Bunu, Π=p.q-w.L gibi, basit bir firma kar fonksiyonu üzerinden de görebiliriz. Burada fiyat (p) sabit iken bile, verimlilik artışı miktarı (q) fazlaca artırdığından ve toplam ücret ödemesi (w. L) sabit olsa bile firma kar eder. Hatta firmaların markupları ciddi fiyat artışı olmadan artmıştır, yani fiyat-birim maliyet farkı artmaktadır çünkü maliyet tarafından hem ücretler baskılanmakta hem de verimlilik artışı birim maliyetleri aşağı çekmektedir. Bu durum, çok sayıda ampirik çalışma ile de örtüşmektedir. Dünya genelinde (özellikle gelişmiş ülkelerde) fiyatlar çok değişmemesine rağmen firmalar karlarını ve markuplarını artırmaktadırlar, buna Türkiye de dahildir.
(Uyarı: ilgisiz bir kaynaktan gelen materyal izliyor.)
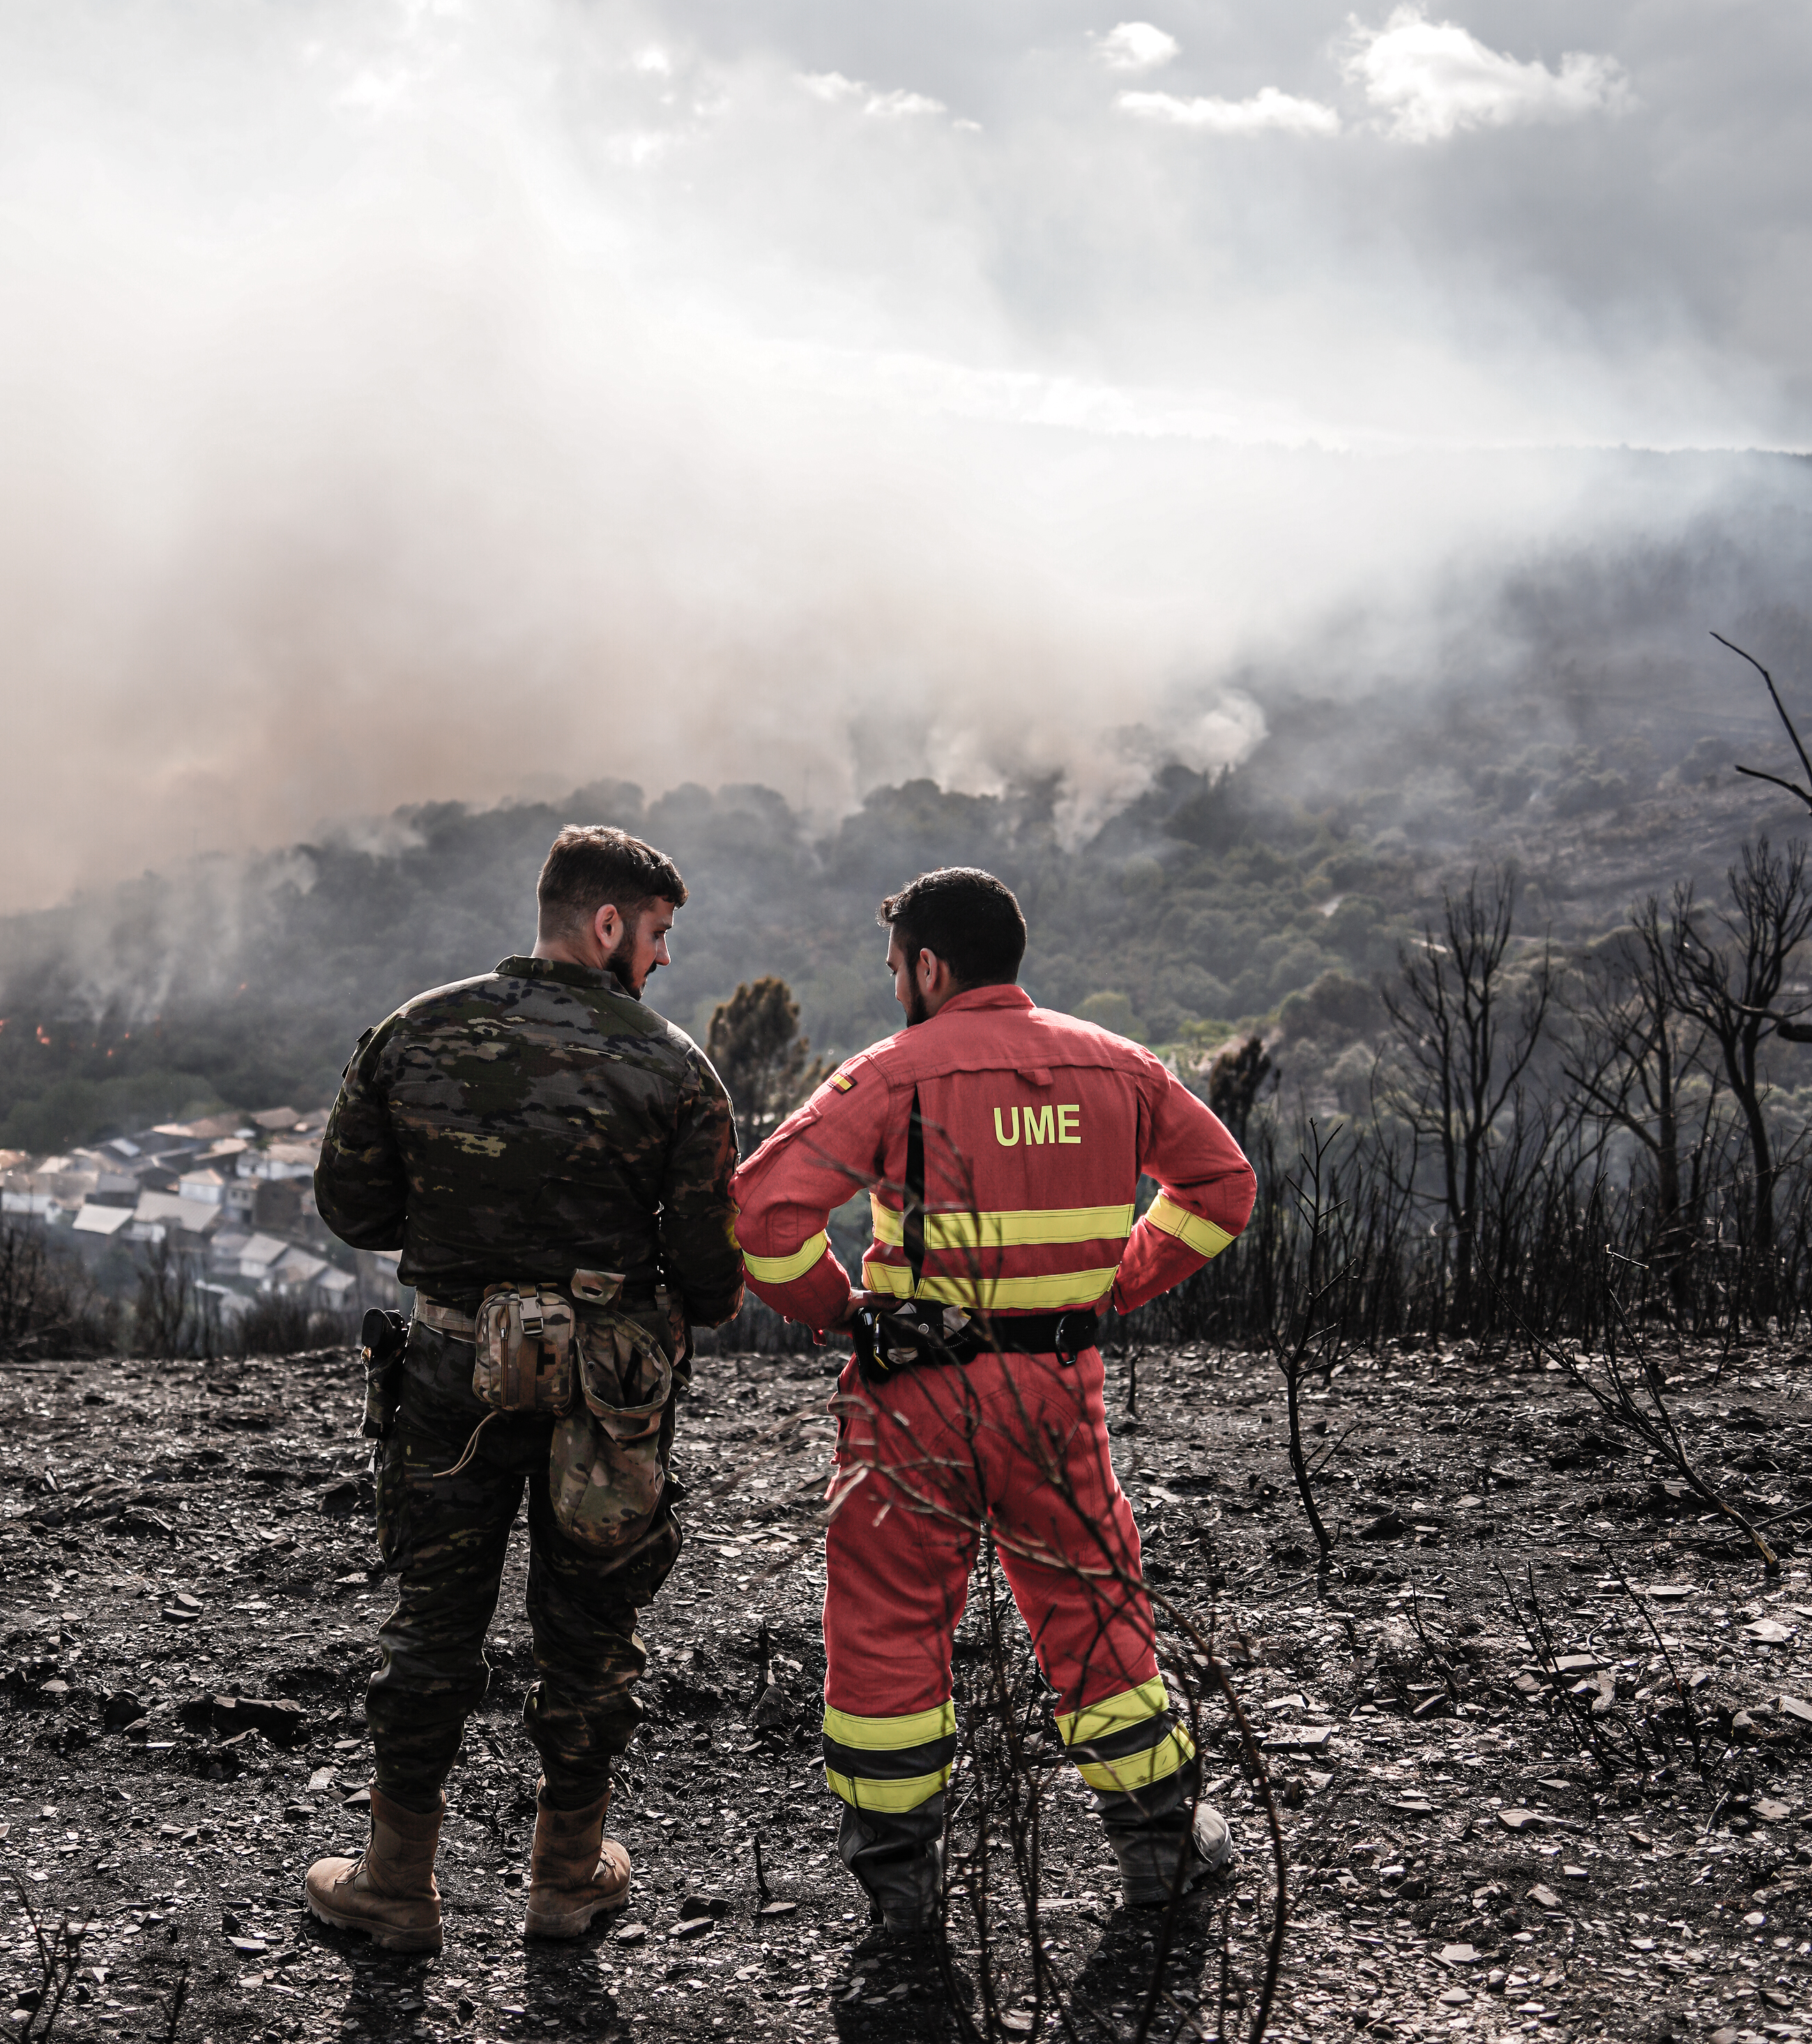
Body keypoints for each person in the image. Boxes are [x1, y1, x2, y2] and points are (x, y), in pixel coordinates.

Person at [729, 865, 1256, 1925]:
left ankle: (900, 1889)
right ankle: (1159, 1847)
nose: (894, 990)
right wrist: (1122, 1279)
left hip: (912, 1400)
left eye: (895, 971)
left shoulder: (891, 1074)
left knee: (885, 1624)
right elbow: (1223, 1188)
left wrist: (841, 1312)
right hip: (1058, 1395)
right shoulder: (1118, 1067)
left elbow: (761, 1217)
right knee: (1094, 1612)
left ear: (930, 966)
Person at [306, 822, 741, 1953]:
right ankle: (566, 1879)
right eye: (654, 936)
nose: (660, 960)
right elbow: (710, 1272)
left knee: (433, 1627)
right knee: (589, 1629)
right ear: (607, 925)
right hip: (610, 1390)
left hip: (451, 1368)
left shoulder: (417, 1031)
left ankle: (397, 1885)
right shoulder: (673, 1067)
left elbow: (352, 1209)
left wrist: (464, 1243)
Türkiye’de son dönemde yüksek enflasyon ortamında firma karlarındaki artışın enflasyon yarattığı düşüncesinin acelece kurulmuş bir ilişkidir. Oysa her şeyden önce yüksek kar düzeyini hem reel olarak düşünmek gerekir hem de bunun sınırlı sayıda büyük, ihracat yapan ve piyasa gücü olan firmalarla sınırlı olduğunu görmek gerekir. Bazı firmaların maliyet artışlarının üstünden bir fiyat artışı ile enflasyona katkıda bulunduğunu iddia etmek, iktidar sözcülerinin karaborsacıların fahiş fiyat uygulamalarının enflasyon yarattığını söylemeleri ile aynı mantığı içerir. Oysa fiyat davranışı yüksek enflasyon rejiminde kendi mantığını yaratır ve bu bir “fiyat oyunu”na dönüşür. Çünkü burada fiyat aynı zamanda aktörlerin relatif gelir pozisyonlarını da korumak için yaptıkları bir yarıştır. Elbette burada gücü olan bu yarışta daha fazla avantaj sağlar ama neredeyse her ürüne yayılan fiyat artışlarını açıklamak için güçlü bir argüman değildir. Efektif talebin küçük firmaların ciddi bir kısıtı olduğunu da unutmamak gerekir.
Kısaca, gelir dağılımındaki bozukluğun enflasyona neden olduğunu iddia etmekten ziyade enflasyonun gelir dağılımını bozduğunu düşünmek daha gerçekçi gibi görünmektedir. Enflasyon, özellikle yüksek enflasyon, yoksul ve orta gelir insanların refahı için ciddi bir tehdittir. Enflasyon bir müddet sonra iktisadi bir değişken olmayı bırakıp insanların varlığını direkt hedef alan bir yapıya bürünür. Bunun için en kısa sürede enflasyonu adil ve etkin bir şekilde çözmek gerekir.